*** Opening SUPPLIED RECORDS ***
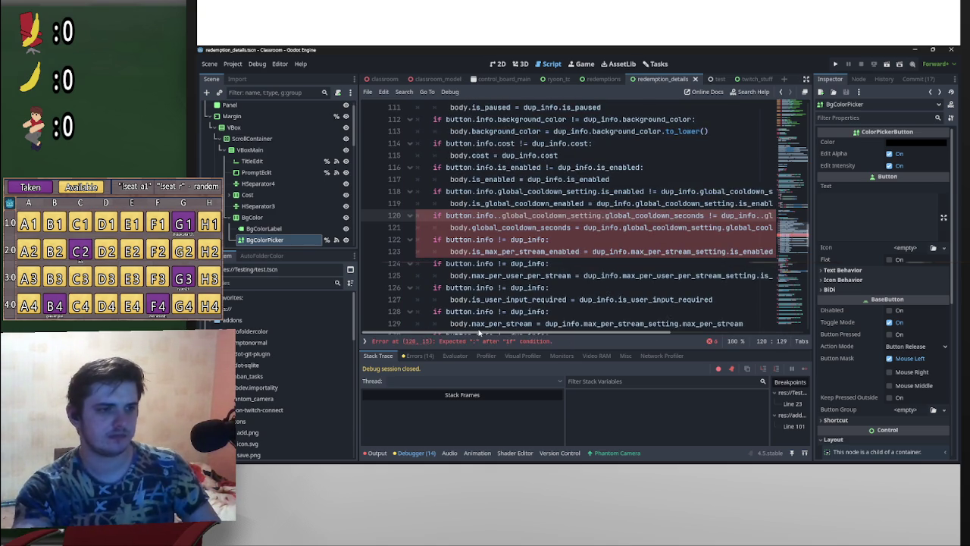
key(Right)
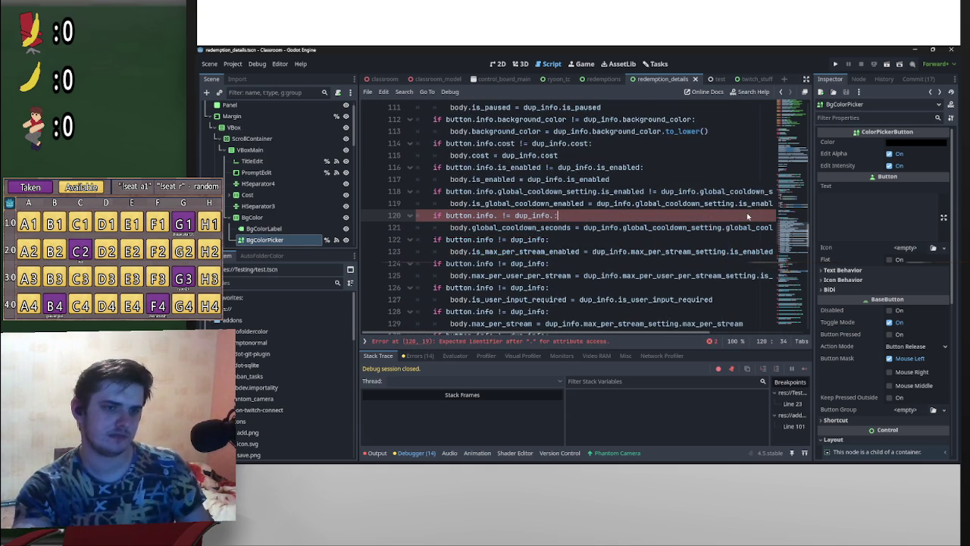
key(ctrl+z)
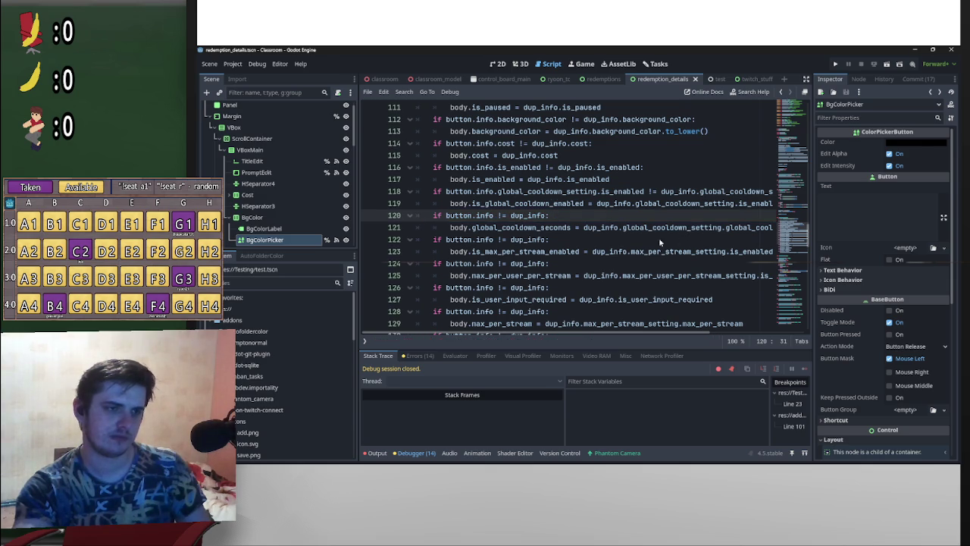
key(ctrl+shift+z)
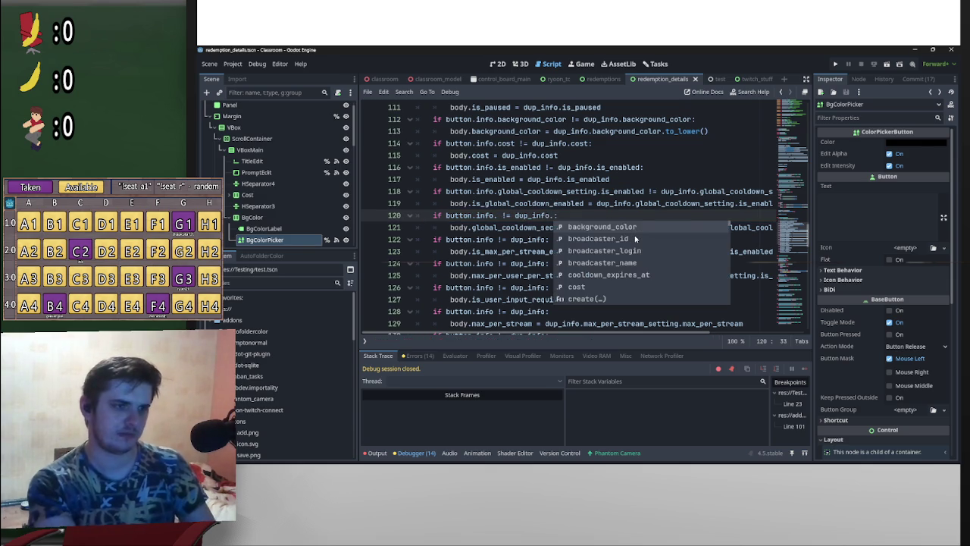
key(ctrl+shift+z)
key(ctrl+z)
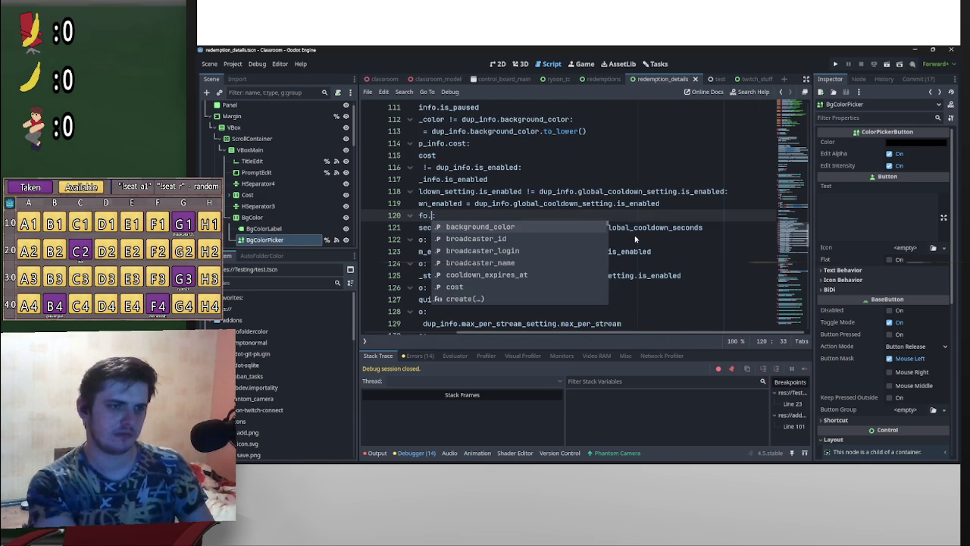
key(ctrl+z)
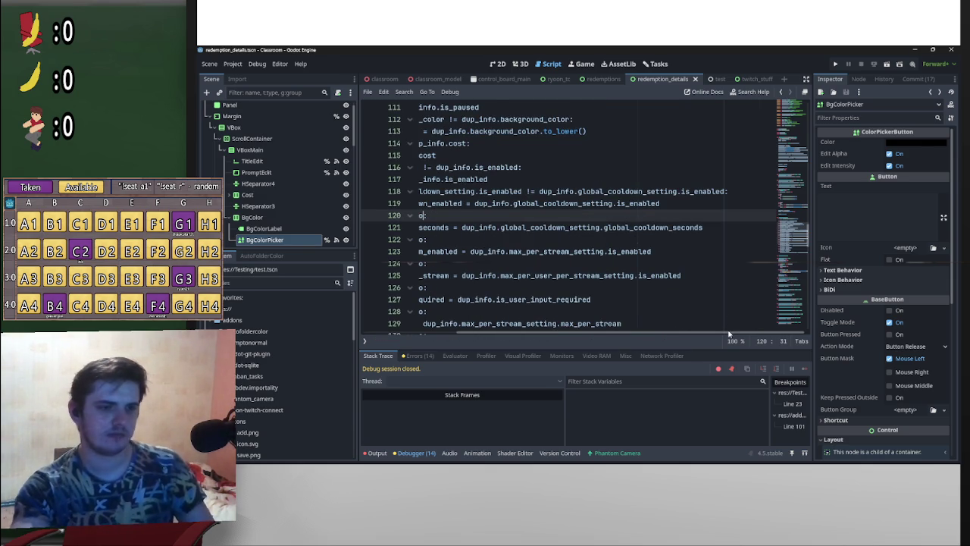
key(ctrl+shift+z)
key(ctrl+shift+z)
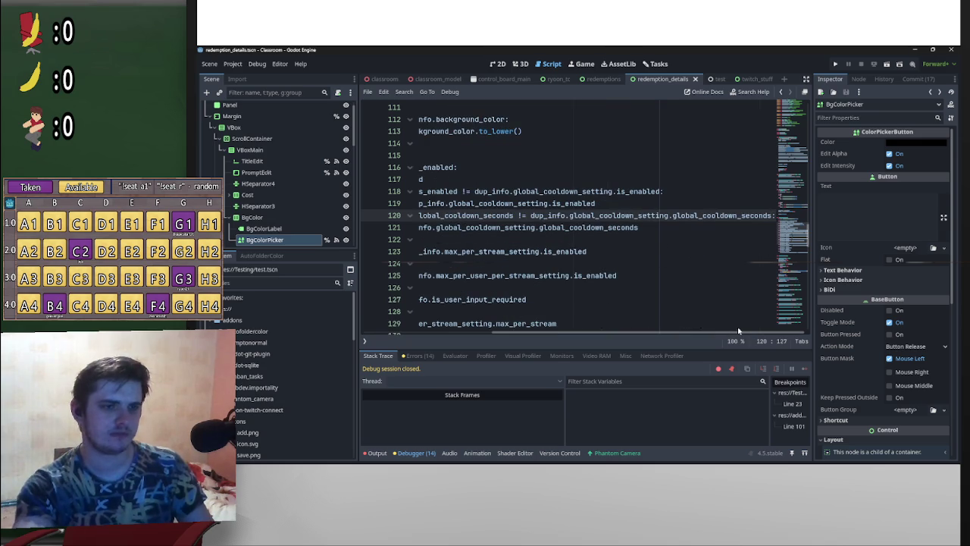
drag(739, 331, 614, 341)
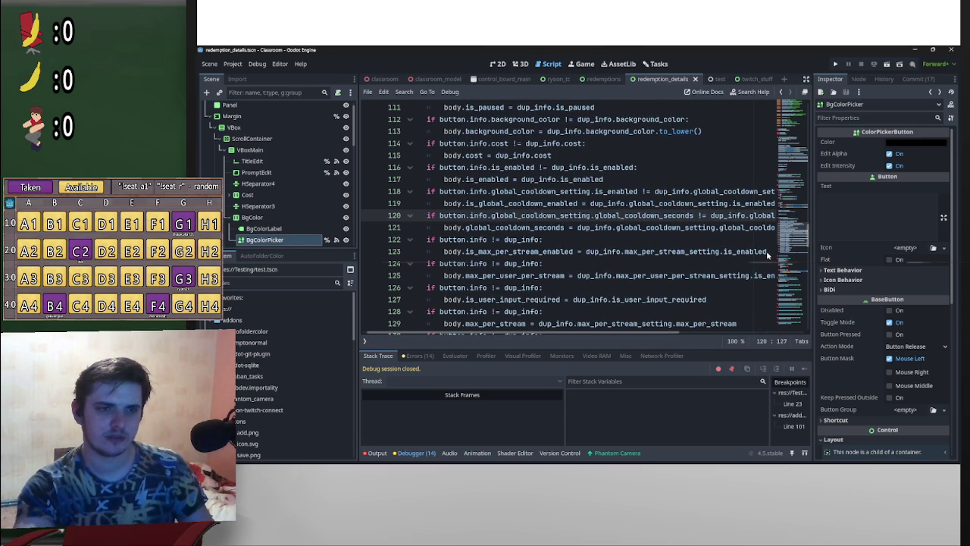
drag(767, 252, 617, 259)
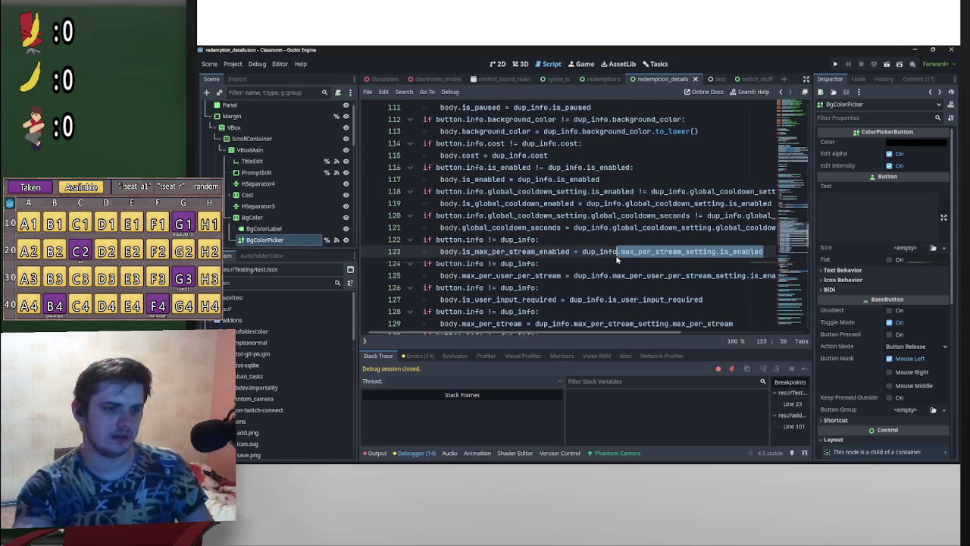
Add max_per_stream_setting.is_enabled to both sides of the line 122 check
click(535, 239)
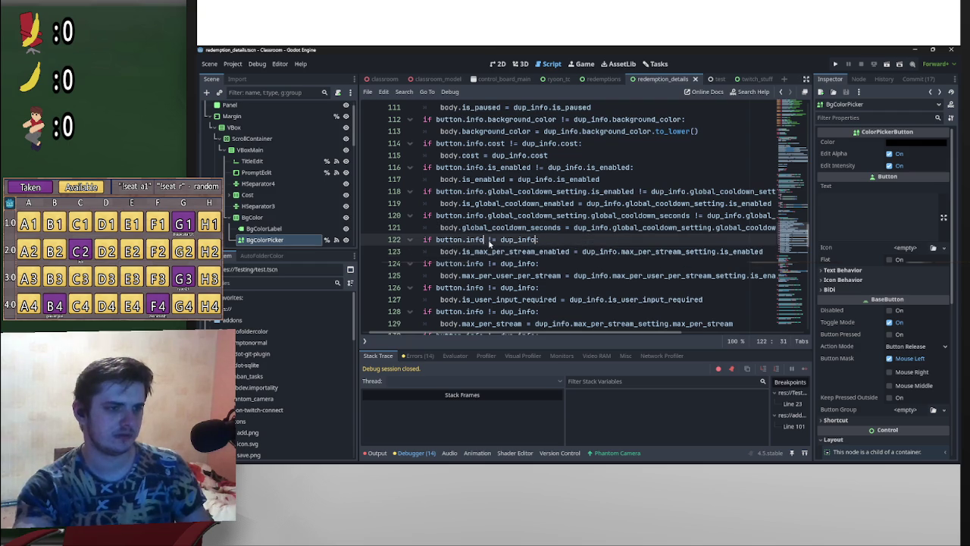
text(.max_per_stream_setting)
key(ctrl+v)
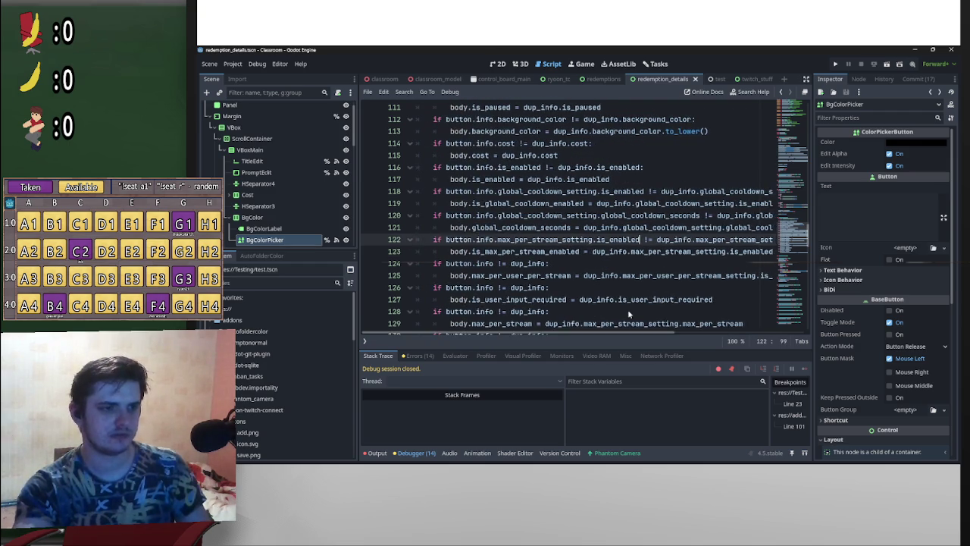
scroll(627, 309, down, 2)
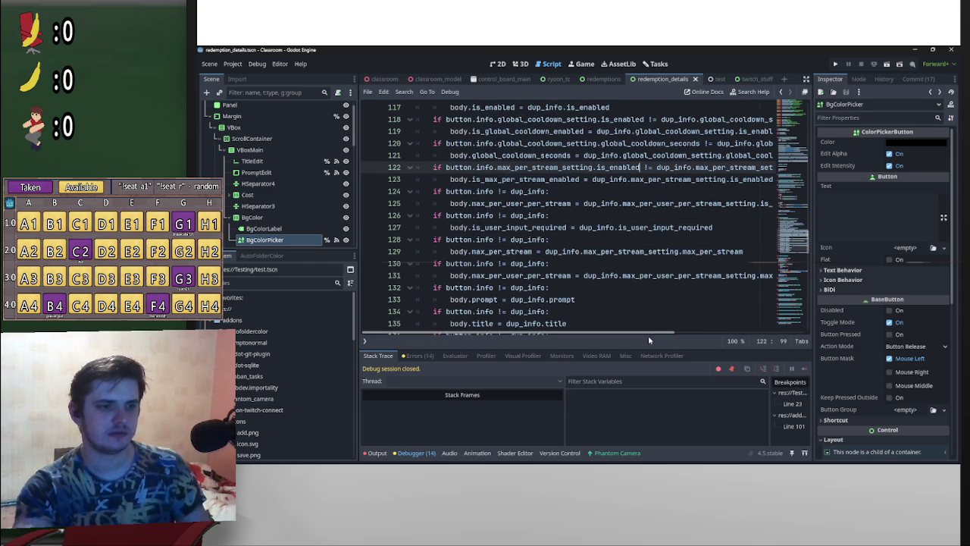
scroll(648, 334, down, 1)
scroll(662, 292, up, 1)
scroll(659, 276, up, 1)
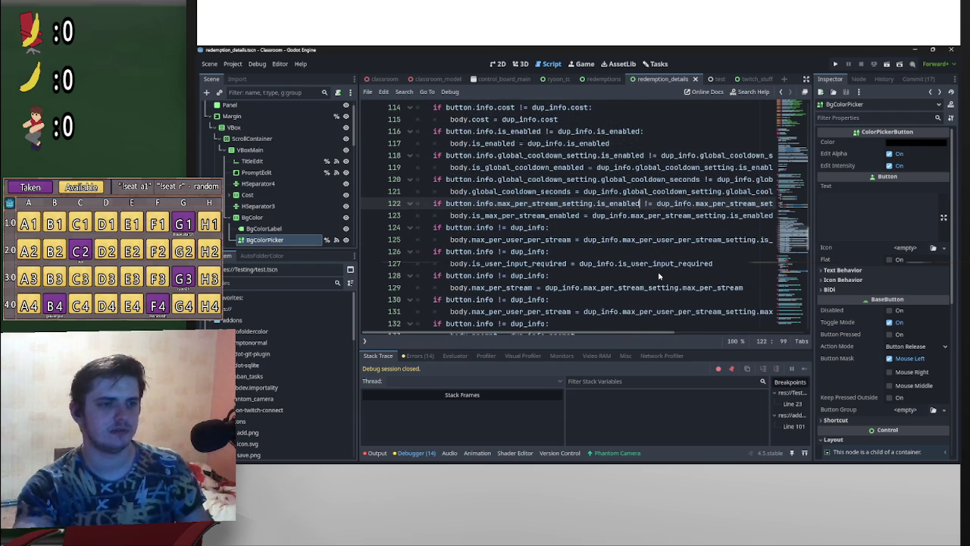
scroll(658, 277, up, 2)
*** Closing SUPPLIED RECORDS ***
### PROBLEM REQUIREMENTS
An exact copy of every entry above is needed, with the pictures left out.

### WRITTEN ANSWER
key(Right)
key(ctrl+z)
key(ctrl+shift+z)
key(ctrl+shift+z)
key(ctrl+z)
key(ctrl+z)
key(ctrl+shift+z)
key(ctrl+shift+z)
drag(739, 331, 614, 341)
drag(767, 252, 617, 259)
Add max_per_stream_setting.is_enabled to both sides of the line 122 check
click(535, 239)
text(.max_per_stream_setting)
key(ctrl+v)
scroll(627, 309, down, 2)
scroll(648, 334, down, 1)
scroll(662, 292, up, 1)
scroll(659, 276, up, 1)
scroll(658, 277, up, 2)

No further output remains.